[[ Material provided open ]]

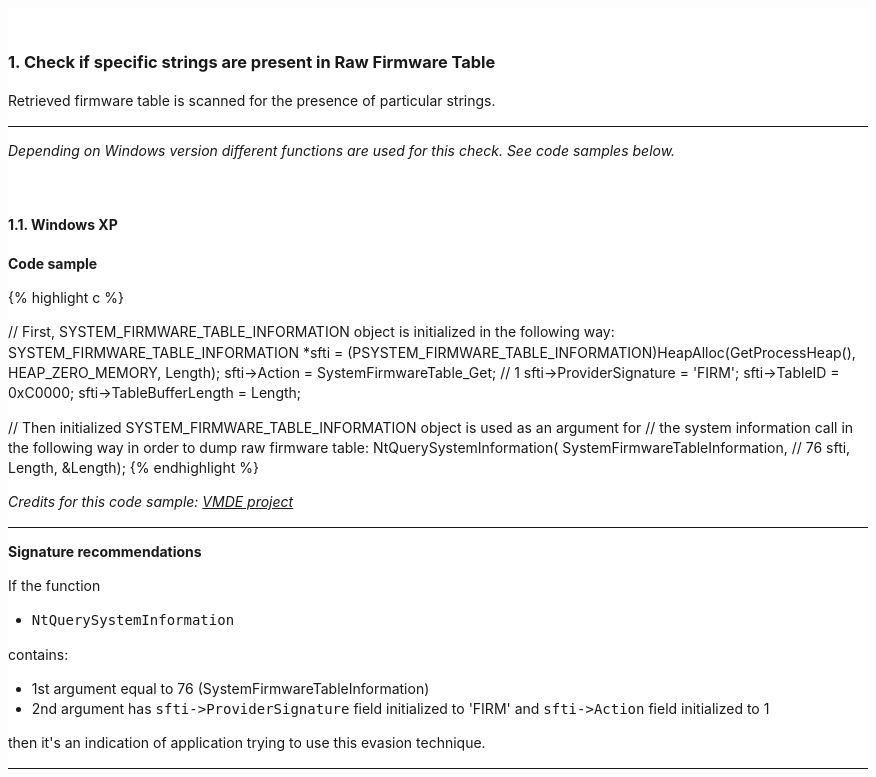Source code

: 
<br />
<h3><a class="a-dummy" name="check-specific-strings-in-raw-firmware-table">1. Check if specific strings are present in Raw Firmware Table</a></h3>
Retrieved firmware table is scanned for the presence of particular strings.

<hr class="space">

<i>Depending on Windows version different functions are used for this check. See code samples below.</i>

<br />
<h4><a class="a-dummy" name="check-specific-strings-in-raw-firmware-table-xp">1.1. Windows XP</a></h4>

<b>Code sample</b>
<p></p>

{% highlight c %}

// First, SYSTEM_FIRMWARE_TABLE_INFORMATION object is initialized in the following way:
SYSTEM_FIRMWARE_TABLE_INFORMATION *sfti = 
    (PSYSTEM_FIRMWARE_TABLE_INFORMATION)HeapAlloc(GetProcessHeap(), HEAP_ZERO_MEMORY, Length);
sfti->Action = SystemFirmwareTable_Get;  // 1
sfti->ProviderSignature = 'FIRM';
sfti->TableID = 0xC0000;
sfti->TableBufferLength = Length;

// Then initialized SYSTEM_FIRMWARE_TABLE_INFORMATION object is used as an argument for
// the system information call in the following way in order to dump raw firmware table:
NtQuerySystemInformation(
    SystemFirmwareTableInformation,  // 76 
    sfti,
    Length,
    &Length);
{% endhighlight %}

<i>Credits for this code sample: <a href="https://github.com/hfiref0x/VMDE">VMDE project</a> </i>

<hr class="space">

<b>Signature recommendations</b>
<p></p>
If the function
<ul>
<li><tt>NtQuerySystemInformation</tt></li>
</ul>
contains:
<ul>
<li>1st argument equal to 76 (SystemFirmwareTableInformation)</li> 
<li>2nd argument has <tt>sfti->ProviderSignature</tt> field initialized to 'FIRM' and <tt>sfti->Action</tt> field initialized to 1</li> 
</ul>
then it's an indication of application trying to use this evasion technique.

<hr class="space">
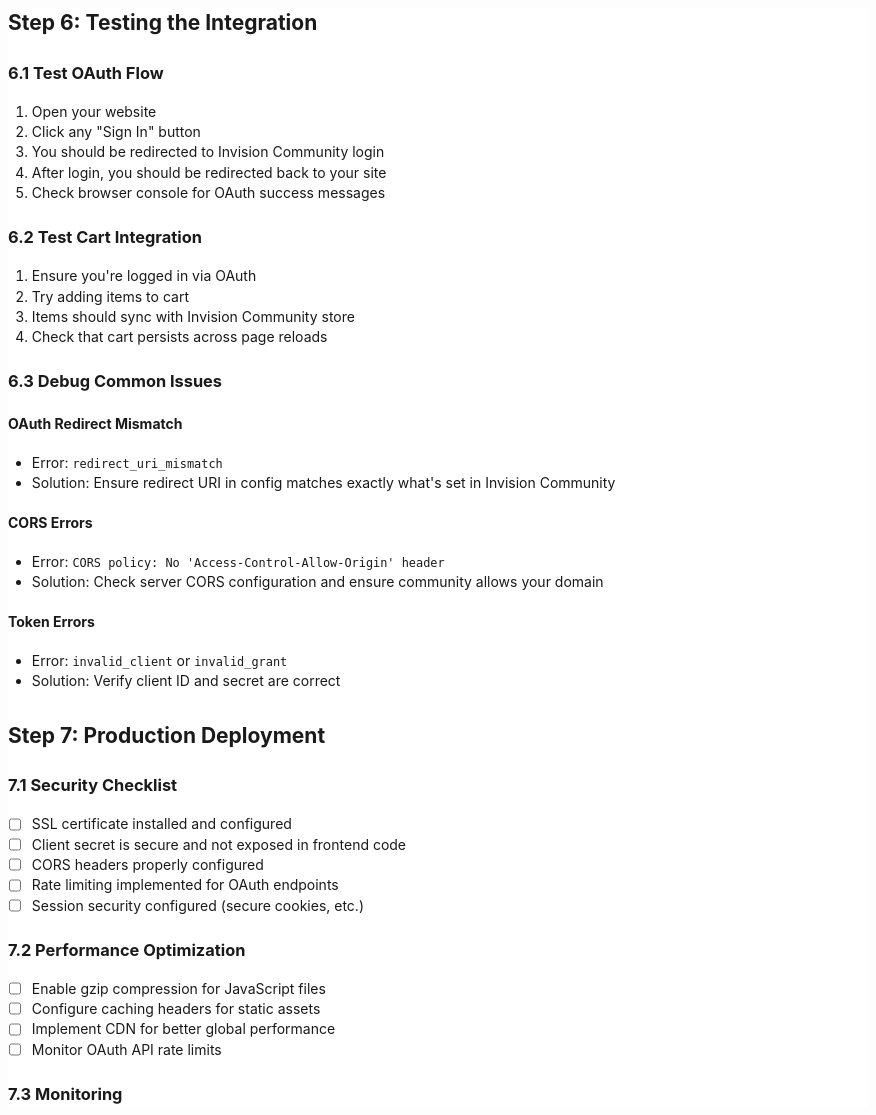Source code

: ## Step 6: Testing the Integration

### 6.1 Test OAuth Flow

1. Open your website
2. Click any "Sign In" button
3. You should be redirected to Invision Community login
4. After login, you should be redirected back to your site
5. Check browser console for OAuth success messages

### 6.2 Test Cart Integration

1. Ensure you're logged in via OAuth
2. Try adding items to cart
3. Items should sync with Invision Community store
4. Check that cart persists across page reloads

### 6.3 Debug Common Issues

#### OAuth Redirect Mismatch
- Error: `redirect_uri_mismatch`
- Solution: Ensure redirect URI in config matches exactly what's set in Invision Community

#### CORS Errors
- Error: `CORS policy: No 'Access-Control-Allow-Origin' header`
- Solution: Check server CORS configuration and ensure community allows your domain

#### Token Errors
- Error: `invalid_client` or `invalid_grant`
- Solution: Verify client ID and secret are correct

## Step 7: Production Deployment

### 7.1 Security Checklist

- [ ] SSL certificate installed and configured
- [ ] Client secret is secure and not exposed in frontend code
- [ ] CORS headers properly configured
- [ ] Rate limiting implemented for OAuth endpoints
- [ ] Session security configured (secure cookies, etc.)

### 7.2 Performance Optimization

- [ ] Enable gzip compression for JavaScript files
- [ ] Configure caching headers for static assets
- [ ] Implement CDN for better global performance
- [ ] Monitor OAuth API rate limits

### 7.3 Monitoring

[[ Material provided closed ]]

Try it :: Return each line of the data above that contains the string "NtQuerySystemInformation".

Your response ::
NtQuerySystemInformation(
<li><tt>NtQuerySystemInformation</tt></li>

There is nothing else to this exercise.